DATA TO PROCESS:

┌──

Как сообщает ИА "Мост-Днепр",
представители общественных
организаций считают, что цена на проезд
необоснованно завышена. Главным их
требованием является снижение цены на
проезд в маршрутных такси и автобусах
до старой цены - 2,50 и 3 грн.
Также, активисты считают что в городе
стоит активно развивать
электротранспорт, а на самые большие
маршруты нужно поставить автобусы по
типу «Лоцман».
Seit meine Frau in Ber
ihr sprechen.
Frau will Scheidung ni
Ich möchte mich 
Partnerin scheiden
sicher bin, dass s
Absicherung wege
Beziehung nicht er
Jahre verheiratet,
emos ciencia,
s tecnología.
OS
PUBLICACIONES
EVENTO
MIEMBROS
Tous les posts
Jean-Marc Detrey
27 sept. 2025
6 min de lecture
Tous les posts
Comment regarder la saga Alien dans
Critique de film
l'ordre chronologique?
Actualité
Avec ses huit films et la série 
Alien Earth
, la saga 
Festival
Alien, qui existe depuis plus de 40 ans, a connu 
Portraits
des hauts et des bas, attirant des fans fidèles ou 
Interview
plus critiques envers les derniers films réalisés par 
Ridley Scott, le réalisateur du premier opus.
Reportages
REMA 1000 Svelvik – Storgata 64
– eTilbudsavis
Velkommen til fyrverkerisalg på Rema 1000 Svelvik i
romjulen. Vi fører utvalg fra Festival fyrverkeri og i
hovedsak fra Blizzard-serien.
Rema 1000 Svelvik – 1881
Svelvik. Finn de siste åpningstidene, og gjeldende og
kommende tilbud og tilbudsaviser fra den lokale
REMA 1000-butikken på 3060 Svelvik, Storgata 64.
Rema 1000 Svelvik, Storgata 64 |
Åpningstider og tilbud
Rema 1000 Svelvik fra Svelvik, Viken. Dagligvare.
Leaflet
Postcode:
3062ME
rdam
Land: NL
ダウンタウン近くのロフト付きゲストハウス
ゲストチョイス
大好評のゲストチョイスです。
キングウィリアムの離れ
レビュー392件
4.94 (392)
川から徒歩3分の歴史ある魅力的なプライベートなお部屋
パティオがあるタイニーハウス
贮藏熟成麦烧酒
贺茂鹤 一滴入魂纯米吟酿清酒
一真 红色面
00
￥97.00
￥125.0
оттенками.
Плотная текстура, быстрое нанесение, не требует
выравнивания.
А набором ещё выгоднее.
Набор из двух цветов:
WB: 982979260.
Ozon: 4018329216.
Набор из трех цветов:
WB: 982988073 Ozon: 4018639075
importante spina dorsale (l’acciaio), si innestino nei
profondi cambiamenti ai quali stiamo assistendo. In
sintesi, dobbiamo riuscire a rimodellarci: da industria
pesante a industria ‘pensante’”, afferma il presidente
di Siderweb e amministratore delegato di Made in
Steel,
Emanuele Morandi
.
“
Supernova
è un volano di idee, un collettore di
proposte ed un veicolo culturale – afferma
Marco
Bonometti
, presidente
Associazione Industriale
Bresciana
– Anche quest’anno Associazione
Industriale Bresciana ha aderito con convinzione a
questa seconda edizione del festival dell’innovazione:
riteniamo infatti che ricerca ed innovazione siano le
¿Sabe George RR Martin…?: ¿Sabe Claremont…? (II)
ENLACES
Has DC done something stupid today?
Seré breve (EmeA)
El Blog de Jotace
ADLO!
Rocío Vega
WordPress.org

└──
┌──

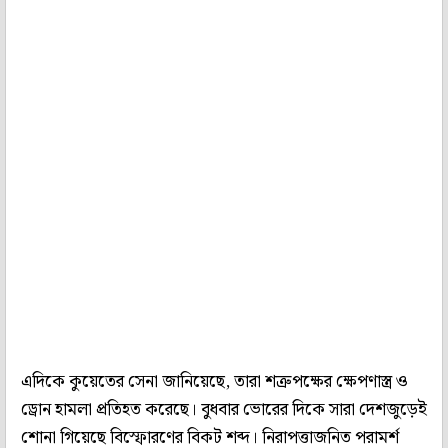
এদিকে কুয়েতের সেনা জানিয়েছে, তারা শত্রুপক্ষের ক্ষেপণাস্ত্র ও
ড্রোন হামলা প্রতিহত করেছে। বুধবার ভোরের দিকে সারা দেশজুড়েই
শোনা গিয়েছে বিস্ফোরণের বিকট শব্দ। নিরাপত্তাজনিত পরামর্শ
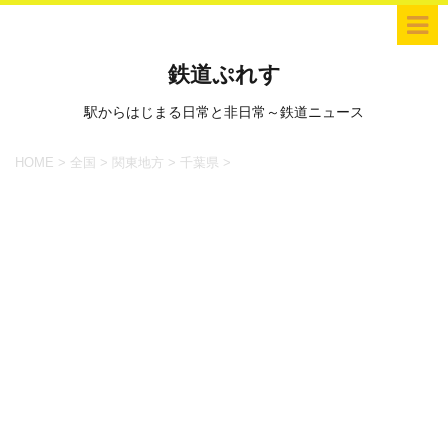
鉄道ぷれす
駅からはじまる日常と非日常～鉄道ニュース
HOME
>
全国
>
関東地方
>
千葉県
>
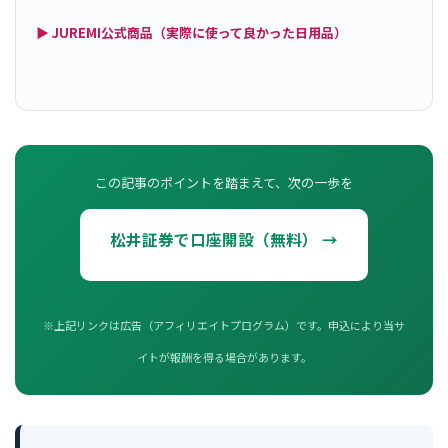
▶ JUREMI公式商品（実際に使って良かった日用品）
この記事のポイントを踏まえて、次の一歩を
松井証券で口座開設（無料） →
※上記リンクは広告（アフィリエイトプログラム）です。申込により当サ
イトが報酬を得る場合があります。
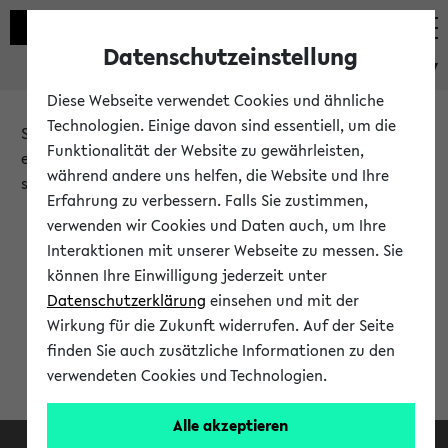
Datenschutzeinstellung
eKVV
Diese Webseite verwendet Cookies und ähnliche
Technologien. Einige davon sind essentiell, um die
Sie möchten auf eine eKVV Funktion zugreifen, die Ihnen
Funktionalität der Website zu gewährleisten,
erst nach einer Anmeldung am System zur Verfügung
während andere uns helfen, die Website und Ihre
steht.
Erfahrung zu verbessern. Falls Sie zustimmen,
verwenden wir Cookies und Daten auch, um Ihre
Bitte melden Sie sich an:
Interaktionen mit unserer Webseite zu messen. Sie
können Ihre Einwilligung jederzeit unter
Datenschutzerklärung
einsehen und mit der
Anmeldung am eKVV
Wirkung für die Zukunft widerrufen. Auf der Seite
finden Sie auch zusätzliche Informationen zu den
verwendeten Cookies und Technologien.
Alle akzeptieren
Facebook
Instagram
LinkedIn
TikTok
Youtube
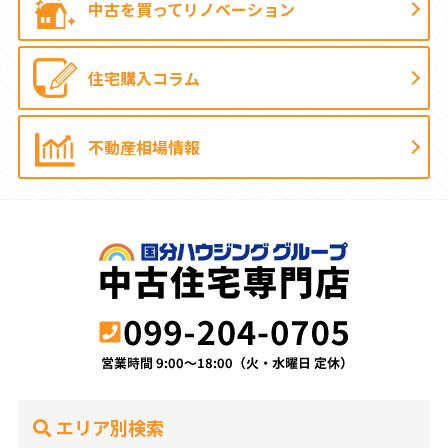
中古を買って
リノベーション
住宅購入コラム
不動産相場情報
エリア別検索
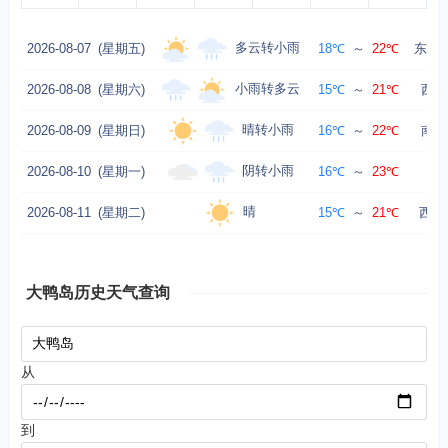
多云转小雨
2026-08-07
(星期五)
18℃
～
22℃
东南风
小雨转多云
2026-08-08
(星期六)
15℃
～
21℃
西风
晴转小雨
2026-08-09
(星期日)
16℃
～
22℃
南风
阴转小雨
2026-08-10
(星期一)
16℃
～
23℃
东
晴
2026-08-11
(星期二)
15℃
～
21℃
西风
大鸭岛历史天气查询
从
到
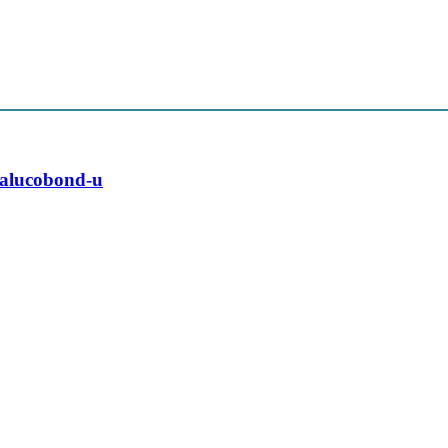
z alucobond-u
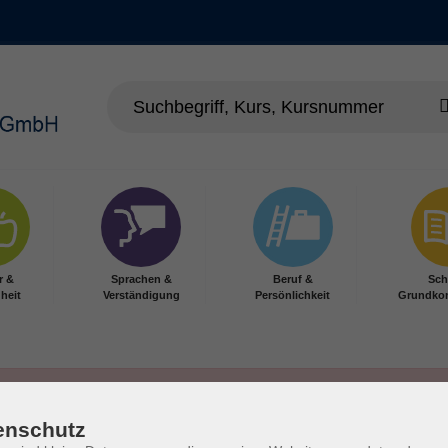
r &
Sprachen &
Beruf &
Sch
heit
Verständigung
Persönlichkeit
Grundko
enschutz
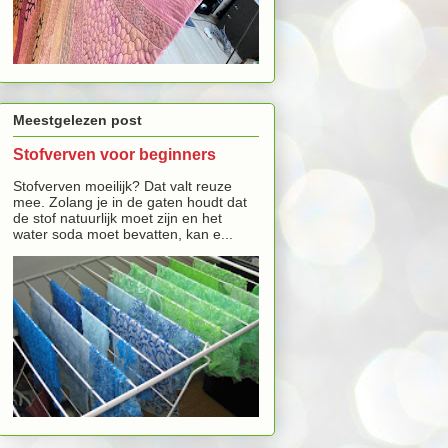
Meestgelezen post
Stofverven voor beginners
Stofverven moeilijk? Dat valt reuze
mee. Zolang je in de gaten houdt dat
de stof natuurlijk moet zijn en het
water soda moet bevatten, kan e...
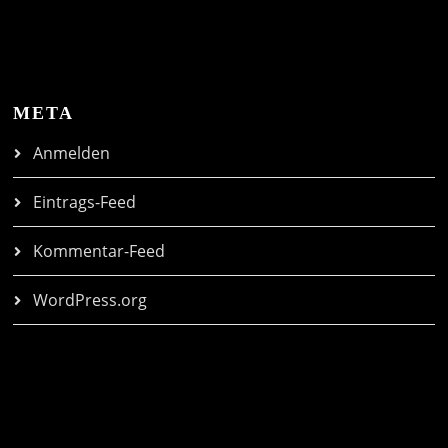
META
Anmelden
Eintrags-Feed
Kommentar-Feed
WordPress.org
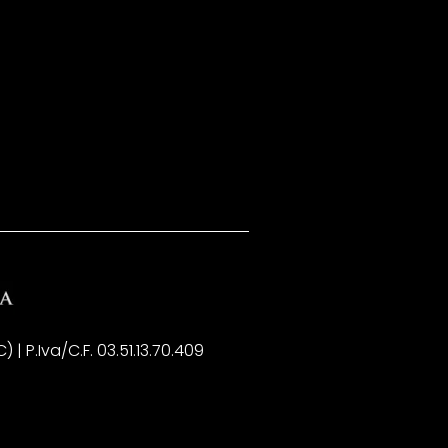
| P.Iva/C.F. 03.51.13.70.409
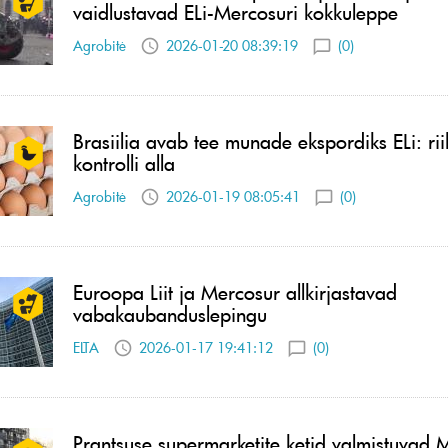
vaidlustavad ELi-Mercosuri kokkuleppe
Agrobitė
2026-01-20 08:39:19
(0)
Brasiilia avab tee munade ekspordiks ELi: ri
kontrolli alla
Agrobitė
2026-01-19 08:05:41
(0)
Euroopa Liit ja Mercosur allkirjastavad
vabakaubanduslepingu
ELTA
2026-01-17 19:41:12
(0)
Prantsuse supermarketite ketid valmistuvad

└──

YOUR INSTRUCTIONS: Your answer should be a single number: how many lines of the listing hold the string "Industriale".

RESULT FOR THIS EXERCISE: 2